Ein Humbach-Kopfball wurde von Fatih Bayrakdar von der eigenen Torlinie geschlagen. Später scheiterte der Rohrbacher Angreifer aus kurzer Distanz volley an Andreas Licklederer im Tor der Turnerschaft. Der hinterließ zwar nicht immer den sichersten Eindruck, war aber immer dann zur Stelle, wenn es lichterloh brannte. Ein Freistoß von Markus Spiegl sowie ein Schuss von Schrätzenstaller standen als weitere Torchancen an, die er entschärfte. Etliche Male kam es zu Getümmeln vor dem Ringseer Tor – aber nie wollte der Ball ins Netz. Erst mit dem Pausenpfiff kamen die Gäste zu ihrer ersten Möglichkeit, als Afrim Fetahu frei zum Zug kam, aber zu unplatziert in die Arme von Michael Rückert köpfte.
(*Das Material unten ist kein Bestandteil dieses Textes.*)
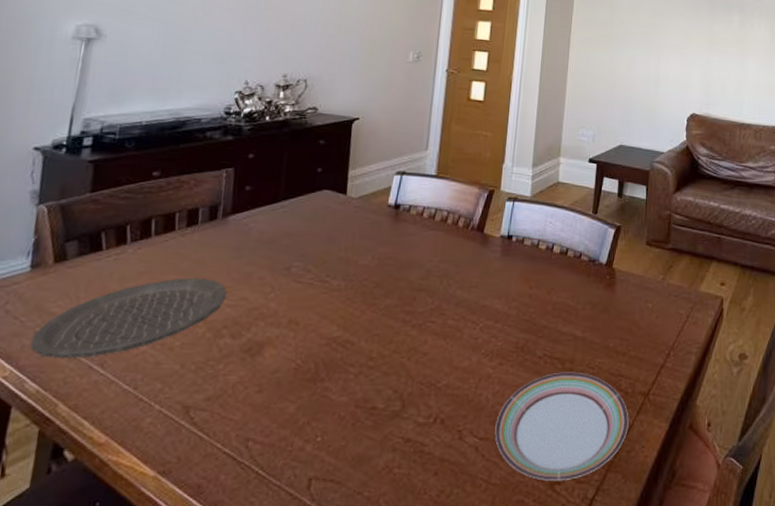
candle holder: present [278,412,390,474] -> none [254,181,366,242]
Nach dem Pausentee verflachte die Begegnung zunehmend. Torchancen sprangen ab sofort so gut wie keine mehr heraus. "Zwei, drei brenzlige Situationen ohne nennenswerten Abschluss – das war es auch schon", sagte Richter. Mit Normalform hatte das Rohrbacher Spiel nun nicht mehr viel zu tun. Im Gegenzug hätte Ringsee zwei Mal um ein Haar die Führung erzielt. Einmal ging Christian Dörfler alleine aufs Tor zu. "Diese Abseitsentscheidung war fraglich", räumte Richter ein. Noch härter traf es die Turnerschaft kurz vor Schluss, als Afrim Fetahu von Rückert ganz klar im Strafraum gelegt wurde. "Das hätte ein Strafstoß sein müssen, aber wir sind noch mal davongekommen", musste sich Richter in dieser Szene beim Unparteiischen bedanken.

Wie das so häufig ist, wurden die Gäste am Ende auch noch bitter dafür bestraft. In der dritten Minute der Nachspielzeit bekam Humbach den Ball von Michael Mößnang schön aufgelegt und er traf aus 16 Metern zum 1:0-Siegtreffer. "Es war wie früher beim FC Bayern. Diesen schwachen Kick haben wir halt trotzdem gewonnen – und damit hake ich die Partie auch ab", sprach Thomas Richter von einer gehörigen Portion Glück. Morgen rede keiner mehr davon, wie es dazu gekommen sei, so Richter.

TSV Rohrbach: Rückert, Franke, Ruhfaß, Frank, Jelinek (40. Klos), Richter, Eichner, Humbach, Kempf, Spiegl (70. Randlshofer), Schrätzenstaller (70. Mößnang).

Tor: 1:0 Michael Humbach (90.+3). – Schiedsrichter: Sebastian Mair (Langenbruck). – Zuschauer: 80.